JuliaCon 2022 (Times are UTC)

TuringGLM.jl: Bayesian Generalized Linear models using @formula
2022-07-28 , Red

TuringGLM makes easy to specify Bayesian Generalized Linear Models using the formula syntax and returns an instantiated Turing model.

Example:

@formula(y ~ x1 + x2 + x3)

Heavily inspired by brms (uses RStan or CmdStanR) and bambi (uses PyMC3).


TuringGLM

TuringGLM makes easy to specify Bayesian Generalized Linear Models using the formula syntax and returns an instantiated Turing model.

Heavily inspired by brms (uses RStan or CmdStanR) and bambi (uses PyMC3).

@formula

The @formula macro is extended from StatsModels.jl along with MixedModels.jl for the random-effects (a.k.a. group-level predictors).

The syntax is done by using the @formula macro and then specifying the dependent variable followed by a tilde ~ then the independent variables separated by a plus sign +.

Example:

@formula(y ~ x1 + x2 + x3)

Moderations/interactions can be specified with the asterisk sign *, e.g. x1 * x2.
This will be expanded to x1 + x2 + x1:x2, which, following the principle of hierarchy,
the main effects must also be added along with the interaction effects. Here x1:x2
means that the values of x1 will be multiplied (interacted) with the values of x2.

Random-effects (a.k.a. group-level effects) can be specified with the (term | group) inside
the @formula, where term is the independent variable and group is the categorical
representation (i.e., either a column of Strings or a CategoricalArray in data).
You can specify a random-intercept with (1 | group).

Example:

@formula(y ~ (1 | group) + x1)

Data

TuringGLM supports any Tables.jl-compatible data interface.
The most popular ones are DataFrames and NamedTuples.

Supported Models

TuringGLM supports non-hiearchical and hierarchical models.
For hierarchical models, only single random-intercept hierarchical models are supported.

For likelihoods, TuringGLM.jl supports:

  • Gaussian() (the default if not specified): linear regression
  • Student(): robust linear regression
  • Logistic(): logistic regression
  • Pois(): Poisson count data regression
  • NegBin(): negative binomial robust count data regression

Associate Professor and Researcher of the Department of Computer Science at Universidade Nove de Julho - UNINOVE located in São Paulo - Brazil.
Lead on Education and Training at Pumas-AI.

Teaches undergraduate and graduate courses in Data Science, Statistics, Bayesian Statistics, Machine Learning and Deep Learning using Julia, R, Python, and Stan. Contributor to Julia, R and Stan ecosystems. Proficient in C/C++ and Rust.
Has published Julia, Rust, R, and Python packages in official repositories/registries.

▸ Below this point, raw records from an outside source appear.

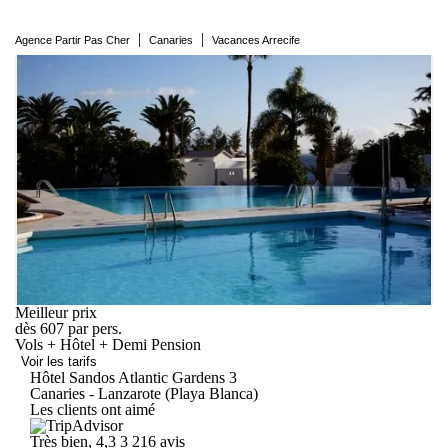
|
|
Agence Partir Pas Cher
Canaries
Vacances Arrecife
Meilleur prix
dès
607
par pers.
Vols + Hôtel + Demi Pension
Voir les tarifs
Hôtel Sandos Atlantic
Gardens
3
Canaries - Lanzarote (Playa Blanca)
Les clients ont aimé
Très bien, 4,3
3 216 avis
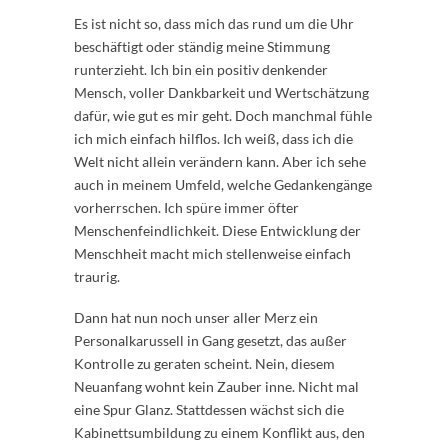
Es ist nicht so, dass mich das rund um die Uhr
beschäftigt oder ständig meine Stimmung
runterzieht. Ich bin ein positiv denkender
Mensch, voller Dankbarkeit und Wertschätzung
dafür, wie gut es mir geht. Doch manchmal fühle
ich mich einfach hilflos. Ich weiß, dass ich die
Welt nicht allein verändern kann. Aber ich sehe
auch in meinem Umfeld, welche Gedankengänge
vorherrschen. Ich spüre immer öfter
Menschenfeindlichkeit. Diese Entwicklung der
Menschheit macht mich stellenweise einfach
traurig.
Dann hat nun noch unser aller Merz ein
Personalkarussell in Gang gesetzt, das außer
Kontrolle zu geraten scheint. Nein, diesem
Neuanfang wohnt kein Zauber inne. Nicht mal
eine Spur Glanz. Stattdessen wächst sich die
Kabinettsumbildung zu einem Konflikt aus, den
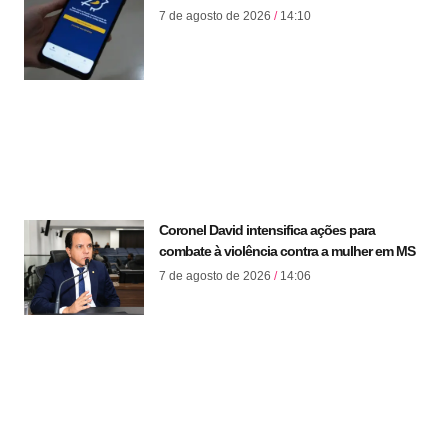
7 de agosto de 2026
14:10
Coronel David intensifica ações para
combate à violência contra a mulher em MS
7 de agosto de 2026
14:06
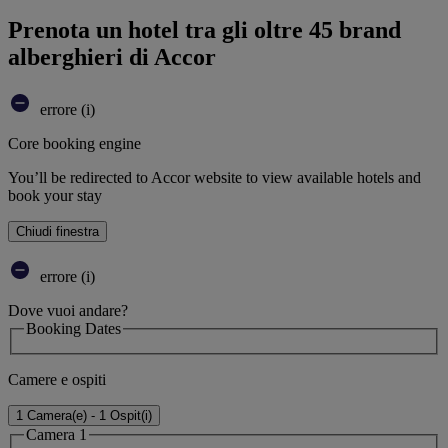
Prenota un hotel tra gli oltre 45 brand
alberghieri di Accor
errore (i)
Core booking engine
You’ll be redirected to Accor website to view available hotels and
book your stay
Chiudi finestra
errore (i)
Dove vuoi andare?
Booking Dates
Camere e ospiti
1 Camera(e) - 1 Ospit(i)
Camera 1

Researches, publishes and advises PhD candidates on topics about Bayesian Statistical Modeling and Machine Learning applied to Decision Making.
Principal Investigator of LabCidades - Smart City Research Lab at UNINOVE.

Coauthor of Julia Data Science book.
Leads the development of education and training materials for Pumas users in Julia.
Member of the Stan Governing Body - SGB.
Member of the Turing.jl Developer Team.
Certified RStudio Tidyverse Instructor.